The teachings: from Mario and Egon

I think it's always funny when the hero says "I don't believe in prophecy," in reply to someone that just told him or her what will or won't happen because of predestination. Because the character is a construct, a grouping of ideas, a made thing. They don't believe in anything, not really. Whether they're right or wrong, whether prophecy, in their context, functions or not, has already been predetermined in and of itself. I think to myself: "you poor foolish idiot. Don't you realize the princess is already in another castle?"

The writing group went well last night. My gut's confidence is restored. The group liked my story, fairly unanimously, using words like "tight" to describe the condition of the story having very few and minuscule places where the body bends strangely or gears where the transmission catches. It does everything I wanted it to do, and does it well enough to start thinking of the next draft as the final draft (and the next draft after that). Which is what I thought, so go me. I even have some emails to make in regards to marketing and such; maybe I'll explain that later.

In other news, the novel is not going so well. I have yet to conquer the laconic urges that consternate its being put to paper, and during my thinking times, other stories are crowding in and sapping energies that would be best used on the project I've "committed" myself to. I wonder at my plan, and if it's a good one. After all, what would it hurt to just stop one project and go to work on another? Does the current story have enough momentum to come back to? I think of it as a bit of a circus: one performer is riding several bicycles at the same time by pedaling on one and then dexterously jumping to the next. My fear is that if I jump from this story, when I come back to it, it won't still be in motion. It'll be back behind me, sideways against the ground and no longer part of the show.

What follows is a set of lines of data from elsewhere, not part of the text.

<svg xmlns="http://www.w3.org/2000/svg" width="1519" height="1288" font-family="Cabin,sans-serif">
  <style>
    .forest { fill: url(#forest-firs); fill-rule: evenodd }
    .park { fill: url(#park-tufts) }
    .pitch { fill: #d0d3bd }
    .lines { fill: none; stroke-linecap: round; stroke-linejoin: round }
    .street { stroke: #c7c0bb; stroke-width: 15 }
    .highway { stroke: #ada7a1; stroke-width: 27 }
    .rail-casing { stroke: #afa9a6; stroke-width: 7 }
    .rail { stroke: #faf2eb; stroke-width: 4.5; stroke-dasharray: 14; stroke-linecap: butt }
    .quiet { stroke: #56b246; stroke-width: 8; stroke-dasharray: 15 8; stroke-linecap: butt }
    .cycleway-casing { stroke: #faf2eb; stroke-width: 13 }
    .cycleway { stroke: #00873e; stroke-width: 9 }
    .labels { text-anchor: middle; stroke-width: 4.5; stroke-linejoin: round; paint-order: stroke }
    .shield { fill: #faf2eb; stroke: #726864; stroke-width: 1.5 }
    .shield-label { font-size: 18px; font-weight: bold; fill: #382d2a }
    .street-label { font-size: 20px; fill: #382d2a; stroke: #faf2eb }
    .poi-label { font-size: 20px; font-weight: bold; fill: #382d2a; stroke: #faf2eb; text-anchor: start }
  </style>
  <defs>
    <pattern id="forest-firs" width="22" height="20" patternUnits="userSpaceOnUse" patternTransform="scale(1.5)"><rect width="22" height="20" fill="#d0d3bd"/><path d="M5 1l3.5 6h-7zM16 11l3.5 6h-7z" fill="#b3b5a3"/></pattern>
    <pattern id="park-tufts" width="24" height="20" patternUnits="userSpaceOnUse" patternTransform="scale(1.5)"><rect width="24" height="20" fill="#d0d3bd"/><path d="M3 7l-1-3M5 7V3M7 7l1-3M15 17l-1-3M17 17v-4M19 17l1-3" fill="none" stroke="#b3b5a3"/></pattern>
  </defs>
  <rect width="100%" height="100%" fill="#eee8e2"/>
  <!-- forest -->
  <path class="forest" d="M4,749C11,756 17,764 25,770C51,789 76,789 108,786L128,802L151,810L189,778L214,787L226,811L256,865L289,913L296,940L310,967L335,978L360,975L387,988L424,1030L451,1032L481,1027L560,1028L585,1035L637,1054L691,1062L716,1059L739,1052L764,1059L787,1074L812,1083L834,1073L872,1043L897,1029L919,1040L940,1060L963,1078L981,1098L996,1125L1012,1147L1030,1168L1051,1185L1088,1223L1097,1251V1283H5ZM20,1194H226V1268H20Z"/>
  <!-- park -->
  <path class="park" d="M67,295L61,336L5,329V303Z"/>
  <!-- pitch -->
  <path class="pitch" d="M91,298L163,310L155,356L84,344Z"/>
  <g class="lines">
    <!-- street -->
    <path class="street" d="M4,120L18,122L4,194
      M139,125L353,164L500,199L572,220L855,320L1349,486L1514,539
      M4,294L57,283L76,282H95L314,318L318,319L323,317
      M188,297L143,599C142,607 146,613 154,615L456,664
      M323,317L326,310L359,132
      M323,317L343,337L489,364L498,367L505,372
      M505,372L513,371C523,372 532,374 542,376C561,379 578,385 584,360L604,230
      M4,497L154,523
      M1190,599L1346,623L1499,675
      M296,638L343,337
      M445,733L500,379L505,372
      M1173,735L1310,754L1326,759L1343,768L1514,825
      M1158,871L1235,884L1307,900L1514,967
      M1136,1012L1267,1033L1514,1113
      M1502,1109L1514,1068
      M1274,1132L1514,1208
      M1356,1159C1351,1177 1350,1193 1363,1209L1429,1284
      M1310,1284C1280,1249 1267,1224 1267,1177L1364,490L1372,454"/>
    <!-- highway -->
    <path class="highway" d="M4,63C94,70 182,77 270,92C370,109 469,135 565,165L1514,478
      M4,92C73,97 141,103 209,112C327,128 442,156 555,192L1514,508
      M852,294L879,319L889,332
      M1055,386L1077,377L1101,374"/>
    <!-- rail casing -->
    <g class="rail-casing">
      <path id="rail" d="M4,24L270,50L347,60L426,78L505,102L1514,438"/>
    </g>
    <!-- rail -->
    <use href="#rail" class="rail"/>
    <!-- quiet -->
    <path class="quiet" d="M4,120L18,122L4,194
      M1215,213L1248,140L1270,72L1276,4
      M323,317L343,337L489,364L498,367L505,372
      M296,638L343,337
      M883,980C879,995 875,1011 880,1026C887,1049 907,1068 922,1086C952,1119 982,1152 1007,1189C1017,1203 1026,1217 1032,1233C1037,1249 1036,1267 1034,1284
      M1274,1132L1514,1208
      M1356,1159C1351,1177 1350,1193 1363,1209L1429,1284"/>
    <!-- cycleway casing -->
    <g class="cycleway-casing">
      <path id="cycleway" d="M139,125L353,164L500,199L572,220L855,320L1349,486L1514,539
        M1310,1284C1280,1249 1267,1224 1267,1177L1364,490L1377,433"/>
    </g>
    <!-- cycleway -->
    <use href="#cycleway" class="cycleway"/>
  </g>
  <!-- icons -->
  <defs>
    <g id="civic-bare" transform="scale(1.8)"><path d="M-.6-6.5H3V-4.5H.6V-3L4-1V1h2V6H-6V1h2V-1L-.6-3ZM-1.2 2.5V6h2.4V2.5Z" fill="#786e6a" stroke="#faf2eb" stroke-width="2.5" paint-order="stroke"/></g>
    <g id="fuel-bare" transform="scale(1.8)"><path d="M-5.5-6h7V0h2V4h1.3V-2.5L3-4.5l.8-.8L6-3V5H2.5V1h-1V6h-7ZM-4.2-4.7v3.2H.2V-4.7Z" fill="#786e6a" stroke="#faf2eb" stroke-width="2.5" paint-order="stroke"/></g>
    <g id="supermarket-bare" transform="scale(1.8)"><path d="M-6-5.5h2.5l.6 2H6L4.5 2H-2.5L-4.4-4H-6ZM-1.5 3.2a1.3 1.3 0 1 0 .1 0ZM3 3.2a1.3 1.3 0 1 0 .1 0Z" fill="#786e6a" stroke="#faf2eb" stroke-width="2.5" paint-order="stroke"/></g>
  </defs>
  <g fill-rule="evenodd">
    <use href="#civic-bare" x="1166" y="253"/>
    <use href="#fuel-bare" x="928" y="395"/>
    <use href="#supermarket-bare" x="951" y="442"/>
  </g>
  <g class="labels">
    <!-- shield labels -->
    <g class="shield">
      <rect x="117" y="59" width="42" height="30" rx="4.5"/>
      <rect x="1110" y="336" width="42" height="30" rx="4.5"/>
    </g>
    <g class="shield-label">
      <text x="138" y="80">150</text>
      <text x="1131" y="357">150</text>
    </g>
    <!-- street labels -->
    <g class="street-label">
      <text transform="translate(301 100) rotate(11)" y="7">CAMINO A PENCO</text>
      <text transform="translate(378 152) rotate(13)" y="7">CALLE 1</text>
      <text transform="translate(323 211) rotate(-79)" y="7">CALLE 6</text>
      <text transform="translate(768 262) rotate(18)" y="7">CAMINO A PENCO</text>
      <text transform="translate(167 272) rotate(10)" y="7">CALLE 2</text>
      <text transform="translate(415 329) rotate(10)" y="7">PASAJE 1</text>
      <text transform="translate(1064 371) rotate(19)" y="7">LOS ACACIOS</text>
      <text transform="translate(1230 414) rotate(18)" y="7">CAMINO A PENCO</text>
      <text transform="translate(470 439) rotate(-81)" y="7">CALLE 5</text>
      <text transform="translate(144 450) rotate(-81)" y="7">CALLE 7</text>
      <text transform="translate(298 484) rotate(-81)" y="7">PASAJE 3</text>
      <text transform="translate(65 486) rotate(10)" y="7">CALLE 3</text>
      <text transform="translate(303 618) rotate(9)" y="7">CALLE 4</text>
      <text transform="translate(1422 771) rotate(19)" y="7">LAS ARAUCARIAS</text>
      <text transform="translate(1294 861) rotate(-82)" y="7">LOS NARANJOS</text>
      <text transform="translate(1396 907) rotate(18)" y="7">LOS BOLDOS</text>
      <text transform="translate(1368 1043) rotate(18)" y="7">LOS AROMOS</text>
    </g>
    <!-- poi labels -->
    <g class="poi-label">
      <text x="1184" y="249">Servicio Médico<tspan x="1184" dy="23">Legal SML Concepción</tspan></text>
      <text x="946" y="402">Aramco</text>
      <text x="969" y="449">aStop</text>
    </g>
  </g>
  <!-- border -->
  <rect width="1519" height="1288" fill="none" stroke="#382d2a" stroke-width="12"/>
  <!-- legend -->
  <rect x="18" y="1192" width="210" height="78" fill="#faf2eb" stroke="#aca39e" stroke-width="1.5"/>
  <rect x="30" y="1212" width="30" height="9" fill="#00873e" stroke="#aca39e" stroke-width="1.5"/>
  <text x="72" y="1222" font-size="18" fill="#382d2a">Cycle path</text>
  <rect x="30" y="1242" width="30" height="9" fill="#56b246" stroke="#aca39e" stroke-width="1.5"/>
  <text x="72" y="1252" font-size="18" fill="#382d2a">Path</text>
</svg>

I believe the sagely advice was "don't cross the streams." And I take it seriously. I can see the disaster almost before it happens, feel the calamity with the hairs on my forearm standing on end. Yet, I think to myself: "maybe it wouldn't be as bad as predicted." I wonder if I could be different, if I could defy the careful strictures I have applied to myself because of experiences in the past, frayed bits of nameless stories and strands of plot, unrecognizable even to the mind that conceived them. 

So, this is a jumble I'm going to have to unravel, I think, before I take any significant steps forward. Last night I told the group about my sci-fi novel idea, its details and trappings as I had thought of them. Many, many more are required to create what I have in mind to make. It isn't a complete idea, and yet it dominates my wondering. This morning I whispered the prologue. My hands walked themselves to my keyboard, and for a brief moment, I wondered if maybe I was that hero. And if I could succeed where so many others had failed.

Ironically it's a much more, seldom-told story where the old man in the tavern, gray beard and wrinkled face rasps, "I was a hero once. I didn't believe in prophecy."